* **Requirement**
Please pull out each line below that contains the string "influenciar". Case counts.

——————————

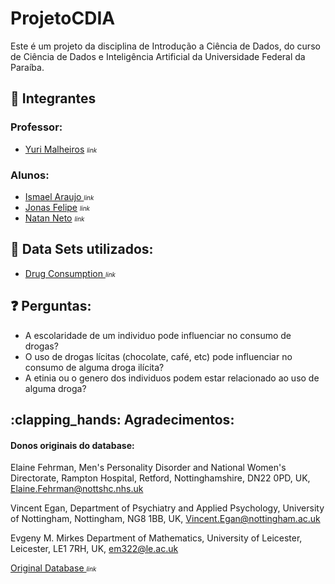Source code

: # ProjetoCDIA
Este é um projeto da disciplina de Introdução a Ciência de Dados, do curso de Ciência de Dados e Inteligência Artificial da Universidade Federal da Paraíba.

## :closed_book: Integrantes
### Professor:
- <a href = 'https://github.com/yurimalheiros'> Yuri Malheiros</a>   <i style="font-size:70%;"> link</i>

### Alunos:
- <a href = 'https://github.com/ismael-DS'> Ismael Araujo </a>    <i style="font-size:70%;"> link</i>  
- <a href = 'https://github.com/JonasFOliveira'> Jonas Felipe</a>  <i style="font-size:70%;"> link</i>    
- <a href = 'https://github.com/DevNataneto/'> Natan Neto</a>    <i style="font-size:70%;"> link</i>  

## :open_file_folder: Data Sets utilizados:
- <a href = 'https://www.kaggle.com/datasets/obeykhadija/drug-consumptions-uci'> Drug Consumption </a> <i style="font-size:70%;"> link</i>

## :question: Perguntas:

- A escolaridade de um individuo pode influenciar no consumo de drogas?
- O uso de drogas lícitas (chocolate, café, etc) pode influenciar no consumo de alguma droga ilícita?
- A etinia ou o genero dos individuos podem estar relacionado ao uso de alguma droga?

## :clapping_hands: Agradecimentos:
#### Donos originais do database:
Elaine Fehrman,
Men's Personality Disorder and National Women's Directorate,
Rampton Hospital, Retford,
Nottinghamshire, DN22 0PD, UK,
Elaine.Fehrman@nottshc.nhs.uk

Vincent Egan,
Department of Psychiatry and Applied Psychology,
University of Nottingham,
Nottingham, NG8 1BB, UK,
Vincent.Egan@nottingham.ac.uk

Evgeny M. Mirkes
Department of Mathematics,
University of Leicester,
Leicester, LE1 7RH, UK,
em322@le.ac.uk

<a href = 'https://archive.ics.uci.edu/ml/datasets/Drug+consumption+%28quantified%29#'> Original Database </a><i style="font-size:70%;"> link</i>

——————————

* **Completed task**
- A escolaridade de um individuo pode influenciar no consumo de drogas?
- O uso de drogas lícitas (chocolate, café, etc) pode influenciar no consumo de alguma droga ilícita?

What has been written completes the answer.